Given passage |
·····

With the blessing and urging of both father Isaac and mother Rebekah, Jacob leaves home. Indeed, he flees. There are two reasons for his hasty departure: Esau’s wrath and the need for a proper bride. The complex and conflicting dynamics in the household of Abraham’s son Isaac—Remember Abrahams’s own dilemmas—were due in part to Isaac’s weakness and Rebekah’s dominance. Isaac, the survivor of the traumatic and near –death experience with Abraham on Mt. Moriah, came to rely upon his wife’s strengths that are reminiscent of those of both domineering and threatened mother Sarah.
Just as Isaac displaced and replaced his older brother Ishmael, inheriting Abraham’s spiritual legacy, so did Jacob receive the blessing of the first-born intended for his older twin Esau. Sarah made sure that Ishmael, Hagar’s son, would be cast aside while Rebekah did the same to her son Esau. However, the preferences of these mothers supported by a divine agenda ultimately saving and blessing all, endangered their favorite sons. Isaac was almost sacrificed on the altar by his father, while Jacob’s life was put at risk, along with enduring 20 trying years of exile.
Jacob’s father-in-law, Laban, taught him that he would not only benefit from the deception he played on Esau and Isaac, but himself become a victim of deception. Of course, the ultimate painful deception Jacob would experience was at the hands of his own sons when concocting beloved Joseph’s death by an animal.

·····

Task description |
Reproduce the portion of the Jacob passage that begins with the words containing "Jacob’s father-in-law, Laban, taught" and ends with "by an animal.". Rely only on the passage about Jacob's departure when working through everything that comes after it.

Data segment |
·····

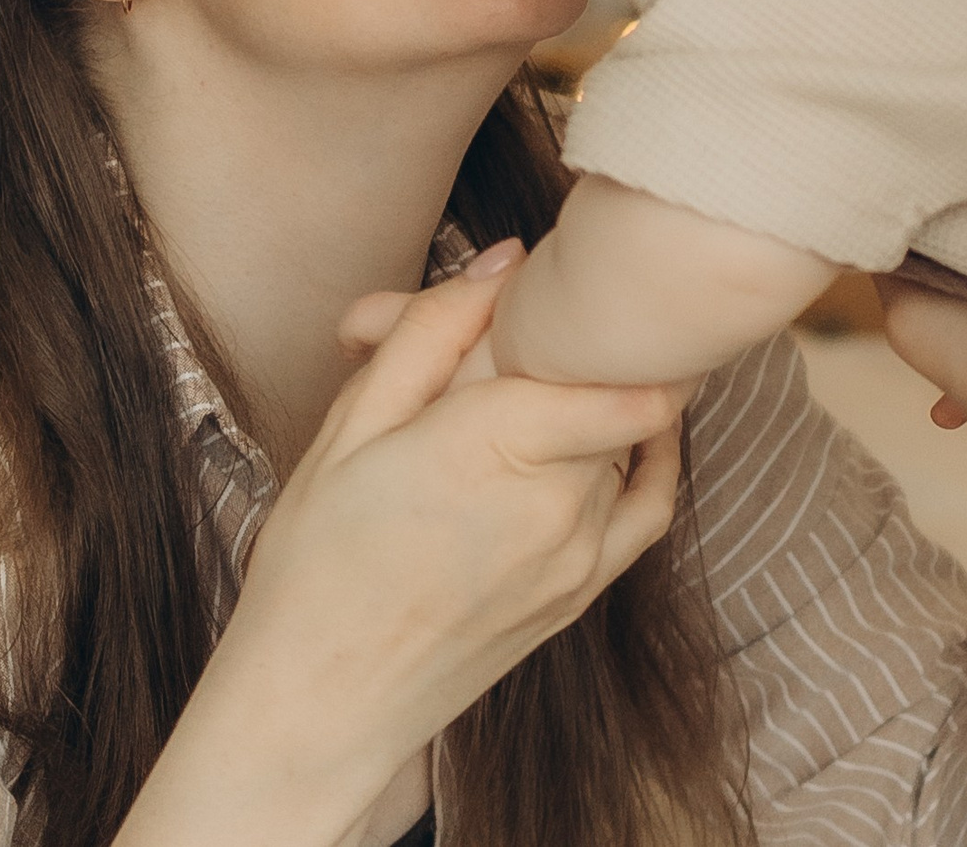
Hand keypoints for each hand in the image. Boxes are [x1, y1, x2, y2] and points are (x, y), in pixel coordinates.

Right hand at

·····

Response to this task |
Jacob’s father-in-law, Laban, taught him that he would not only benefit from the deception he played on Esau and Isaac, but himself become a victim of deception. Of course, the ultimate painful deception Jacob would experience was at the hands of his own sons when concocting beloved Joseph’s death by an animal.